▽

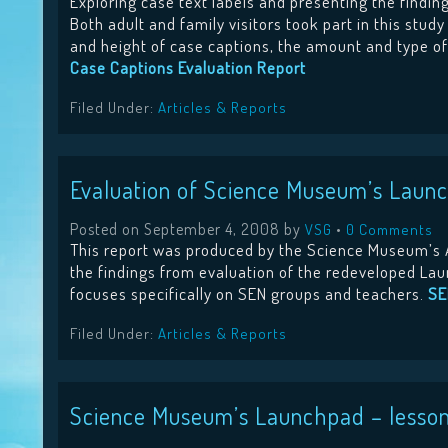
Exploring case text labels and presenting the findi
Both adult and family visitors took part in this stud
and height of case captions, the amount and type of 
Case Captions Evaluation Report
Filed Under:
Articles & Reports
Evaluation of Science Museum’s Launc
Posted on
September 4, 2008
by
•
VSG
0 Comments
This report was produced by the Science Museum’s 
the findings from evaluation of the redeveloped Lau
focuses specifically on SEN groups and teachers.
SE
Filed Under:
Articles & Reports
Science Museum’s Launchpad – lessons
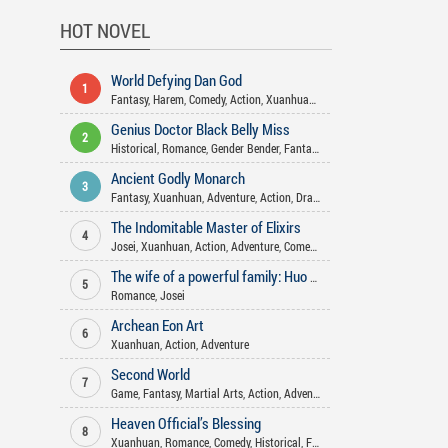
HOT NOVEL
World Defying Dan God
1
Fantasy
,
Harem
,
Comedy
,
Action
,
Xuanhuan
,
Martial Arts
,
Mature
,
Wuxi
Genius Doctor Black Belly Miss
2
Historical
,
Romance
,
Gender Bender
,
Fantasy
,
Comedy
,
Josei
,
Adventure
Ancient Godly Monarch
3
Fantasy
,
Xuanhuan
,
Adventure
,
Action
,
Drama
,
Psychological
,
Martial A
The Indomitable Master of Elixirs
4
Josei
,
Xuanhuan
,
Action
,
Adventure
,
Comedy
,
Martial Arts
,
Romance
,
Fa
The wife of a powerful family: Huo Shao, how dare you flirt with me
5
Romance
,
Josei
Archean Eon Art
6
Xuanhuan
,
Action
,
Adventure
Second World
7
Game
,
Fantasy
,
Martial Arts
,
Action
,
Adventure
Heaven Official’s Blessing
8
Xuanhuan
,
Romance
,
Comedy
,
Historical
,
Fantasy
,
Drama
,
Shounen Ai
,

△

◆ Action item
Where an entry includes an image, skip the image and return everything else exactly.

◆ Worked solution
Exploring case text labels and presenting the findi
Both adult and family visitors took part in this stud
and height of case captions, the amount and type of 
Case Captions Evaluation Report
Filed Under:
Articles & Reports
Evaluation of Science Museum’s Launc
Posted on
September 4, 2008
by
•
VSG
0 Comments
This report was produced by the Science Museum’s 
the findings from evaluation of the redeveloped Lau
focuses specifically on SEN groups and teachers.
SE
Filed Under:
Articles & Reports
Science Museum’s Launchpad – lessons
HOT NOVEL
World Defying Dan God
1
Fantasy
,
Harem
,
Comedy
,
Action
,
Xuanhuan
,
Martial Arts
,
Mature
,
Wuxi
Genius Doctor Black Belly Miss
2
Historical
,
Romance
,
Gender Bender
,
Fantasy
,
Comedy
,
Josei
,
Adventure
Ancient Godly Monarch
3
Fantasy
,
Xuanhuan
,
Adventure
,
Action
,
Drama
,
Psychological
,
Martial A
The Indomitable Master of Elixirs
4
Josei
,
Xuanhuan
,
Action
,
Adventure
,
Comedy
,
Martial Arts
,
Romance
,
Fa
The wife of a powerful family: Huo Shao, how dare you flirt with me
5
Romance
,
Josei
Archean Eon Art
6
Xuanhuan
,
Action
,
Adventure
Second World
7
Game
,
Fantasy
,
Martial Arts
,
Action
,
Adventure
Heaven Official’s Blessing
8
Xuanhuan
,
Romance
,
Comedy
,
Historical
,
Fantasy
,
Drama
,
Shounen Ai
,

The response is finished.